[Data items]

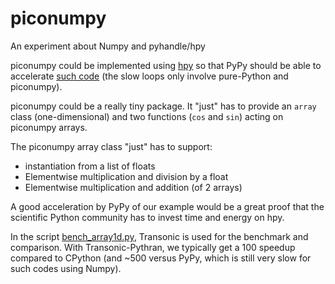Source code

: # piconumpy

An experiment about Numpy and pyhandle/hpy

piconumpy could be implemented using [hpy](https://github.com/pyhandle/hpy) so
that PyPy should be able to accelerate [such code](bench/bench_array1d.py) (the
slow loops only involve pure-Python and piconumpy).

piconumpy could be a really tiny package. It "just" has to provide an `array`
class (one-dimensional) and two functions (`cos` and `sin`) acting on piconumpy
arrays.

The piconumpy array class "just" has to support:

- instantiation from a list of floats
- Elementwise multiplication and division by a float
- Elementwise multiplication and addition (of 2 arrays)

A good acceleration by PyPy of our example would be a great proof that the
scientific Python community has to invest time and energy on hpy.

In the script [bench_array1d.py](bench/bench_array1d.py), Transonic is used for
the benchmark and comparison. With Transonic-Pythran, we typically get a 100
speedup compared to CPython (and ~500 versus PyPy, which is still very slow for
such codes using Numpy).

[bench/bench_array1d.py]: https://github.com/paugier/piconumpy/blob/master/bench/bench_array1d.py
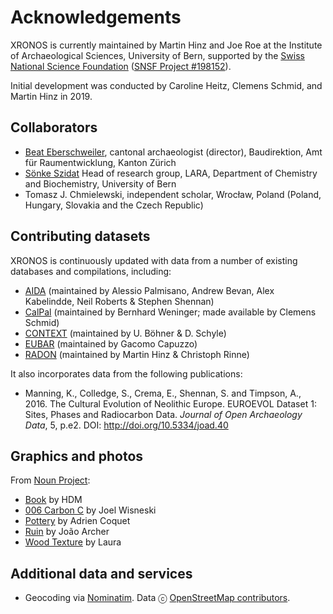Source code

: # Acknowledgements

XRONOS is currently maintained by Martin Hinz and Joe Roe at the Institute of Archaeological Sciences, University of Bern, supported by the [Swiss National Science Foundation](https://www.snf.ch/en) ([SNSF Project #198152](https://data.snf.ch/grants/grant/198153)).

Initial development was conducted by Caroline Heitz, Clemens Schmid, and Martin Hinz in 2019.

## Collaborators

* [Beat Eberschweiler](https://www.stadt-zuerich.ch/hbd/de/index/ueber_das_departement/organisation/gremium/denkmalpflegekommission/beat_eberschweiler.html), cantonal archaeologist (director), Baudirektion, Amt für Raumentwicklung, Kanton Zürich
* [Sönke Szidat](https://www.14c.unibe.ch/about_us/team/lara_team/prof_dr_szidat_soenke/index_eng.html) Head of research group, LARA, Department of Chemistry and Biochemistry, University of Bern
* Tomasz J. Chmielewski, independent scholar, Wrocław, Poland (Poland, Hungary, Slovakia and the Czech Republic)

## Contributing datasets

XRONOS is continuously updated with data from a number of existing databases and compilations, including:

* [AIDA](https://github.com/apalmisano82/AIDA) (maintained by Alessio Palmisano, Andrew Bevan, Alex Kabelindde, Neil Roberts & Stephen Shennan)
* [CalPal](https://github.com/nevrome/CalPal-Database) (maintained by Bernhard Weninger; made available by Clemens Schmid)
* [CONTEXT](http://context-database.uni-koeln.de/) (maintained by U. Böhner & D. Schyle)
* [EUBAR](https://telearchaeology.org/eubar-c14-database/) (maintained by Gacomo Capuzzo)
* [RADON](https://radon.ufg.uni-kiel.de/) (maintained by Martin Hinz & Christoph Rinne)

It also incorporates data from the following publications:

* Manning, K., Colledge, S., Crema, E., Shennan, S. and Timpson, A., 2016. The Cultural Evolution of Neolithic Europe. EUROEVOL Dataset 1: Sites, Phases and Radiocarbon Data. *Journal of Open Archaeology Data*, 5, p.e2. DOI: <http://doi.org/10.5334/joad.40>

## Graphics and photos

From [Noun Project](htt[s://thenounproject.com):

* [Book](https://thenounproject.com/icon/book-5433144/) by HDM
* [006 Carbon C](https://thenounproject.com/icon/006-carbon-c-1022338/) by Joel Wisneski
* [Pottery](https://thenounproject.com/icon/pottery-3969143/) by Adrien Coquet
* [Ruin](https://thenounproject.com/icon/ruin-568421/) by João Archer
* [Wood Texture](https://thenounproject.com/icon/wood-texture-3674579/) by Laura

## Additional data and services

* Geocoding via [Nominatim](https://nominatim.org/). Data ⓒ [OpenStreetMap contributors](https://www.openstreetmap.org/copyright).
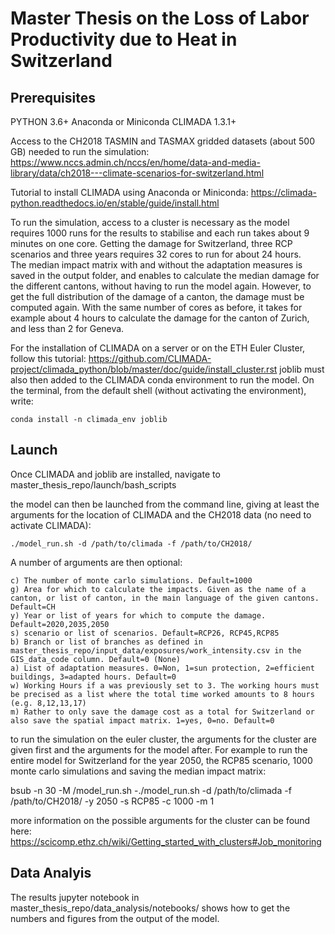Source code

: # Master Thesis on the Loss of Labor Productivity due to Heat in Switzerland

## Prerequisites
PYTHON 3.6+
Anaconda or Miniconda 
CLIMADA 1.3.1+

Access to the CH2018 TASMIN and TASMAX gridded datasets (about 500 GB) needed to run the simulation:
https://www.nccs.admin.ch/nccs/en/home/data-and-media-library/data/ch2018---climate-scenarios-for-switzerland.html

Tutorial to install CLIMADA using Anaconda or Miniconda:
https://climada-python.readthedocs.io/en/stable/guide/install.html

To run the simulation, access to a cluster is necessary as the model requires 1000 runs for the results to stabilise and each run takes about 9 minutes on one core. Getting the damage for Switzerland, three RCP scenarios and three years requires 32 cores to run for about 24 hours.      
The median impact matrix with and without the adaptation measures is saved in the output folder, and enables to calculate the median damage for the different cantons, without having to run the model again. However, to get the full distribution of the damage of a canton, the damage must be computed again. With the same number of cores as before, it takes for example about 4 hours to calculate the damage for the canton of Zurich, and less than 2 for Geneva.

For the installation of CLIMADA on a server or on the ETH Euler Cluster, follow this tutorial:
https://github.com/CLIMADA-project/climada_python/blob/master/doc/guide/install_cluster.rst
joblib must also then added to the CLIMADA conda environment to run the model. On the terminal, from the default shell (without activating the environment), write:

    conda install -n climada_env joblib

## Launch
Once CLIMADA and joblib are installed, navigate to master_thesis_repo/launch/bash_scripts

the model can then be launched from the command line, giving at least the arguments for the location of CLIMADA and the CH2018 data (no need to activate CLIMADA):

    ./model_run.sh -d /path/to/climada -f /path/to/CH2018/

A number of arguments are then optional:

    c) The number of monte carlo simulations. Default=1000
    g) Area for which to calculate the impacts. Given as the name of a canton, or list of canton, in the main language of the given cantons. Default=CH
    y) Year or list of years for which to compute the damage. Default=2020,2035,2050 
    s) scenario or list of scenarios. Default=RCP26, RCP45,RCP85
    b) Branch or list of branches as defined in master_thesis_repo/input_data/exposures/work_intensity.csv in the GIS_data_code column. Default=0 (None) 
    a) List of adaptation measures. 0=Non, 1=sun protection, 2=efficient buildings, 3=adapted hours. Default=0
    w) Working Hours if a was previously set to 3. The working hours must be precised as a list where the total time worked amounts to 8 hours (e.g. 8,12,13,17)   
    m) Rather to only save the damage cost as a total for Switzerland or also save the spatial impact matrix. 1=yes, 0=no. Default=0
    
    
to run the simulation on the euler cluster, the arguments for the cluster are given first and the  arguments for the model after. For example to run the entire model for Switzerland for the year 2050, the RCP85 scenario, 1000 monte carlo simulations and saving the median impact matrix:

bsub -n 30 -M  /model_run.sh -./model_run.sh -d /path/to/climada -f /path/to/CH2018/ -y 2050 -s RCP85 -c 1000 -m 1

more information on the possible arguments for the cluster can be found here: 
https://scicomp.ethz.ch/wiki/Getting_started_with_clusters#Job_monitoring

## Data Analyis

The results jupyter notebook in master_thesis_repo/data_analysis/notebooks/ shows how to get the numbers and figures from the output of the model.

 



 

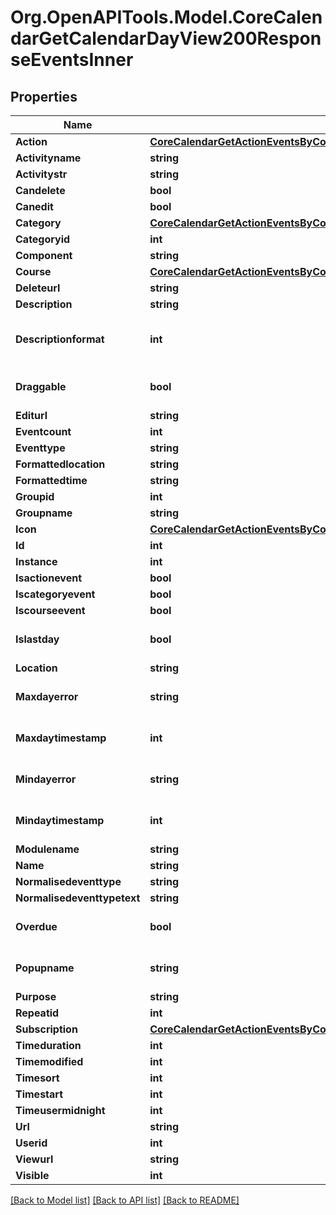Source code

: # Org.OpenAPITools.Model.CoreCalendarGetCalendarDayView200ResponseEventsInner

## Properties

Name | Type | Description | Notes
------------ | ------------- | ------------- | -------------
**Action** | [**CoreCalendarGetActionEventsByCourses200ResponseGroupedbycourseInnerEventsInnerAction**](CoreCalendarGetActionEventsByCourses200ResponseGroupedbycourseInnerEventsInnerAction.md) |  | [optional] 
**Activityname** | **string** | activityname | [optional] 
**Activitystr** | **string** | activitystr | [optional] 
**Candelete** | **bool** | candelete | [optional] 
**Canedit** | **bool** | canedit | [optional] 
**Category** | [**CoreCalendarGetActionEventsByCourses200ResponseGroupedbycourseInnerEventsInnerCategory**](CoreCalendarGetActionEventsByCourses200ResponseGroupedbycourseInnerEventsInnerCategory.md) |  | [optional] 
**Categoryid** | **int** | categoryid | [optional] 
**Component** | **string** | component | [optional] 
**Course** | [**CoreCalendarGetActionEventsByCourses200ResponseGroupedbycourseInnerEventsInnerCourse**](CoreCalendarGetActionEventsByCourses200ResponseGroupedbycourseInnerEventsInnerCourse.md) |  | [optional] 
**Deleteurl** | **string** | deleteurl | [optional] 
**Description** | **string** | description | [optional] 
**Descriptionformat** | **int** | description format (1 &#x3D; HTML, 0 &#x3D; MOODLE, 2 &#x3D; PLAIN, or 4 &#x3D; MARKDOWN) | [optional] [default to 1]
**Draggable** | **bool** | draggable | [optional] [default to false]
**Editurl** | **string** | editurl | [optional] 
**Eventcount** | **int** | eventcount | [optional] 
**Eventtype** | **string** | eventtype | [optional] 
**Formattedlocation** | **string** | formattedlocation | [optional] 
**Formattedtime** | **string** | formattedtime | [optional] 
**Groupid** | **int** | groupid | [optional] 
**Groupname** | **string** | groupname | [optional] 
**Icon** | [**CoreCalendarGetActionEventsByCourses200ResponseGroupedbycourseInnerEventsInnerIcon**](CoreCalendarGetActionEventsByCourses200ResponseGroupedbycourseInnerEventsInnerIcon.md) |  | [optional] 
**Id** | **int** | id | [optional] 
**Instance** | **int** | instance | [optional] 
**Isactionevent** | **bool** | isactionevent | [optional] 
**Iscategoryevent** | **bool** | iscategoryevent | [optional] 
**Iscourseevent** | **bool** | iscourseevent | [optional] 
**Islastday** | **bool** | islastday | [optional] [default to false]
**Location** | **string** | location | [optional] 
**Maxdayerror** | **string** | maxdayerror | [optional] [default to "null"]
**Maxdaytimestamp** | **int** | maxdaytimestamp | [optional] [default to null]
**Mindayerror** | **string** | mindayerror | [optional] [default to "null"]
**Mindaytimestamp** | **int** | mindaytimestamp | [optional] [default to null]
**Modulename** | **string** | modulename | [optional] 
**Name** | **string** | name | [optional] 
**Normalisedeventtype** | **string** | normalisedeventtype | [optional] 
**Normalisedeventtypetext** | **string** | normalisedeventtypetext | [optional] 
**Overdue** | **bool** | overdue | [optional] [default to false]
**Popupname** | **string** | popupname | [optional] [default to "null"]
**Purpose** | **string** | purpose | [optional] 
**Repeatid** | **int** | repeatid | [optional] 
**Subscription** | [**CoreCalendarGetActionEventsByCourses200ResponseGroupedbycourseInnerEventsInnerSubscription**](CoreCalendarGetActionEventsByCourses200ResponseGroupedbycourseInnerEventsInnerSubscription.md) |  | [optional] 
**Timeduration** | **int** | timeduration | [optional] 
**Timemodified** | **int** | timemodified | [optional] 
**Timesort** | **int** | timesort | [optional] 
**Timestart** | **int** | timestart | [optional] 
**Timeusermidnight** | **int** | timeusermidnight | [optional] 
**Url** | **string** | url | [optional] 
**Userid** | **int** | userid | [optional] 
**Viewurl** | **string** | viewurl | [optional] 
**Visible** | **int** | visible | [optional] 

[[Back to Model list]](../README.md#documentation-for-models) [[Back to API list]](../README.md#documentation-for-api-endpoints) [[Back to README]](../README.md)

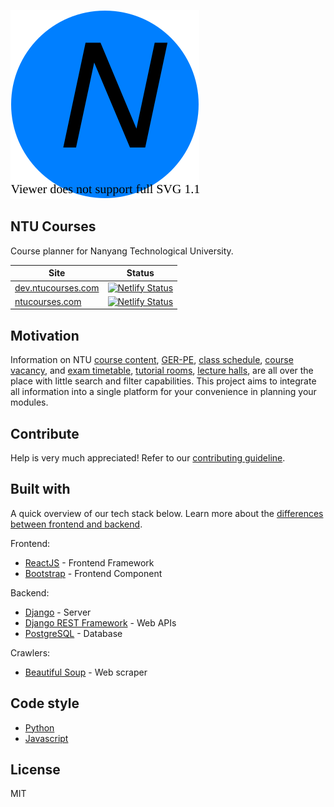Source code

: ![logo](./design/mockups/ntumods_logo_150_150.svg)

## NTU Courses
Course planner for Nanyang Technological University.

|  Site | Status |
| - | - |
| [dev.ntucourses.com](https://dev.ntucourses.com) | [![Netlify Status](https://api.netlify.com/api/v1/badges/5d8074f4-a3ac-41be-93fc-a4ac9b9cc97b/deploy-status)](https://app.netlify.com/sites/ntucourses-dev/deploys) |
| [ntucourses.com](https://ntucourses.com) | [![Netlify Status](https://api.netlify.com/api/v1/badges/3a69872f-86d5-4ae3-9516-00336f755ee1/deploy-status)](https://app.netlify.com/sites/ntucourses/deploys) |

## Motivation
Information on NTU [course content](https://wish.wis.ntu.edu.sg/webexe/owa/aus_subj_cont.main/pls/webexe/AUS_SUBJ_CONT.instruction), [GER-PE](https://wish.wis.ntu.edu.sg/webexe/owa/aus_subj_cont2.main), [class schedule](https://wish.wis.ntu.edu.sg/webexe/owa/aus_schedule.main), [course vacancy](https://wish.wis.ntu.edu.sg/webexe/owa/aus_vacancy.check_vacancy), and [exam timetable](https://wis.ntu.edu.sg/webexe/owa/exam_timetable_und.main), [tutorial rooms](https://www.ntu.edu.sg/odfm/usefulinfo/academicfacilities/seatingcapacity/Pages/tr.aspx), [lecture halls](https://www.ntu.edu.sg/odfm/usefulinfo/academicfacilities/seatingcapacity/Pages/lt.aspx), are all over the place with little search and filter capabilities. This project aims to integrate all information into a single platform for your convenience in planning your modules.

## Contribute
Help is very much appreciated! Refer to our [contributing guideline](https://github.com/alanwuha/ntumods/blob/master/CONTRIBUTING.md).

## Built with
A quick overview of our tech stack below. Learn more about the [differences between frontend and backend](https://www.geeksforgeeks.org/frontend-vs-backend/).

Frontend:
- [ReactJS](https://reactjs.org/) - Frontend Framework
- [Bootstrap](https://getbootstrap.com) - Frontend Component

Backend:
- [Django](https://www.djangoproject.com) - Server
- [Django REST Framework](https://www.django-rest-framework.org/) - Web APIs
- [PostgreSQL](https://www.postgresql.org) - Database

Crawlers:
- [Beautiful Soup](https://pypi.org/project/beautifulsoup4/) - Web scraper

## Code style
- [Python](http://google.github.io/styleguide/pyguide.html)
- [Javascript](https://google.github.io/styleguide/jsguide.html)

## License
MIT
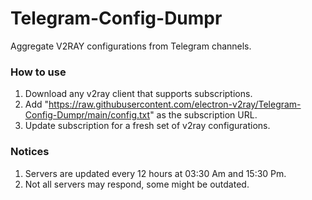# Telegram-Config-Dumpr
Aggregate V2RAY configurations from Telegram channels.


### How to use

1. Download any v2ray client that supports subscriptions.
2. Add "https://raw.githubusercontent.com/electron-v2ray/Telegram-Config-Dumpr/main/config.txt" as the subscription URL.
3. Update subscription for a fresh set of v2ray configurations.

### Notices

1. Servers are updated every 12 hours at 03:30 Am and 15:30 Pm.
2. Not all servers may respond, some might be outdated.
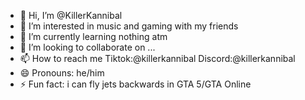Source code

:- 👋 Hi, I’m @KillerKannibal
- 👀 I’m interested in music and gaming with my friends
- 🌱 I’m currently learning nothing atm
- 💞️ I’m looking to collaborate on ...
- 📫 How to reach me Tiktok:@killerkannibal Discord:@killerkannibal
- 😄 Pronouns: he/him
- ⚡ Fun fact: i can fly jets backwards in GTA 5/GTA Online

<!---
KillerKannibal/KillerKannibal is a ✨ special ✨ repository because its `README.md` (this file) appears on your GitHub profile.
You can click the Preview link to take a look at your changes.
--->
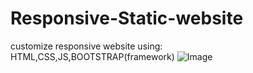 # Responsive-Static-website
customize responsive website using: HTML,CSS,JS,BOOTSTRAP(framework)
![Image](https://github.com/user-attachments/assets/c089834c-1f33-40ed-861f-68703e089483)
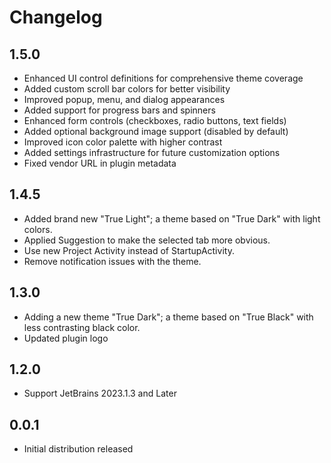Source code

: # Changelog

## 1.5.0
- Enhanced UI control definitions for comprehensive theme coverage
- Added custom scroll bar colors for better visibility  
- Improved popup, menu, and dialog appearances
- Added support for progress bars and spinners
- Enhanced form controls (checkboxes, radio buttons, text fields)
- Added optional background image support (disabled by default)
- Improved icon color palette with higher contrast
- Added settings infrastructure for future customization options
- Fixed vendor URL in plugin metadata

## 1.4.5
- Added brand new "True Light"; a theme based on "True Dark" with light colors.
- Applied Suggestion to make the selected tab more obvious.
- Use new Project Activity instead of StartupActivity.
- Remove notification issues with the theme.

## 1.3.0
- Adding a new theme "True Dark"; a theme based on "True Black" with less contrasting black color.
- Updated plugin logo

## 1.2.0
- Support JetBrains 2023.1.3 and Later

## 0.0.1
- Initial distribution released
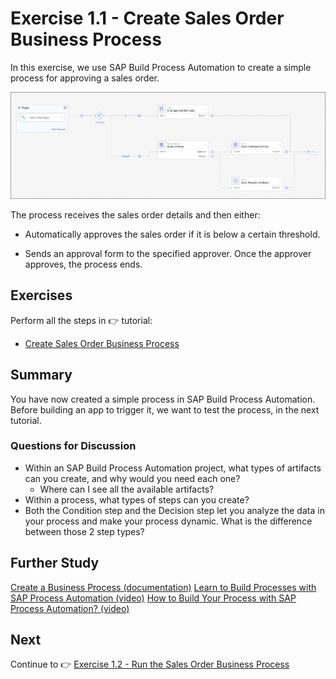 # Exercise 1.1 - Create Sales Order Business Process 

In this exercise, we use SAP Build Process Automation to create a simple process for approving a sales order.

![Process](../../../images/ex1.1/process.png)

The process receives the sales order details and then either:

- Automatically approves the sales order if it is below a certain threshold.
  
- Sends an approval form to the specified approver. Once the approver approves, the process ends. 

## Exercises

Perform all the steps in 👉 tutorial: 

- [Create Sales Order Business Process](https://developers.sap.com/tutorials/spa-academy-salesorder.html)


## Summary

You have now created a simple process in SAP Build Process Automation. Before building an app to trigger it, we want to test the process, in the next tutorial.


### Questions for Discussion

- Within an SAP Build Process Automation project, what types of artifacts can you create, and why would you need each one?
  - Where can I see all the available artifacts?
- Within a process, what types of steps can you create?
- Both the Condition step and the Decision step let you analyze the data in your process and make your process dynamic. What is the difference between those 2 step types?


## Further Study

[Create a Business Process (documentation)](https://help.sap.com/docs/PROCESS_AUTOMATION/a331c4ef0a9d48a89c779fd449c022e7/c476794dec4f4f91b0901486b622c7de.html)
[Learn to Build Processes with SAP Process Automation (video)](https://www.youtube.com/watch?v=s9bxCLPa-zI)
[How to Build Your Process with SAP Process Automation? (video)](https://www.youtube.com/watch?v=GrI4noyaoSY&list=PLuwTe-PeCFmmTB110dSw0_do0bCdkn_Dm&index=2)


## Next

Continue to 👉 [Exercise 1.2 - Run the Sales Order Business Process](../ex1.2/README.md)
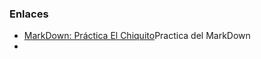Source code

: ### Enlaces

* [MarkDown: Práctica El Chiquito](https://github.com/Sebi16/Portfolio_DAW/blob/main/Ejercicios/Chiquito.md)Practica del MarkDown
*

- [PROBLEM TO WORK ON] Return the lines unchanged, starting at the line that contains "- Automatically approves" and stopping after the line that contains "## Further Study".

- [TASK OUTPUT]
- Automatically approves the sales order if it is below a certain threshold.
  
- Sends an approval form to the specified approver. Once the approver approves, the process ends. 

## Exercises

Perform all the steps in 👉 tutorial: 

- [Create Sales Order Business Process](https://developers.sap.com/tutorials/spa-academy-salesorder.html)


## Summary

You have now created a simple process in SAP Build Process Automation. Before building an app to trigger it, we want to test the process, in the next tutorial.


### Questions for Discussion

- Within an SAP Build Process Automation project, what types of artifacts can you create, and why would you need each one?
  - Where can I see all the available artifacts?
- Within a process, what types of steps can you create?
- Both the Condition step and the Decision step let you analyze the data in your process and make your process dynamic. What is the difference between those 2 step types?


## Further Study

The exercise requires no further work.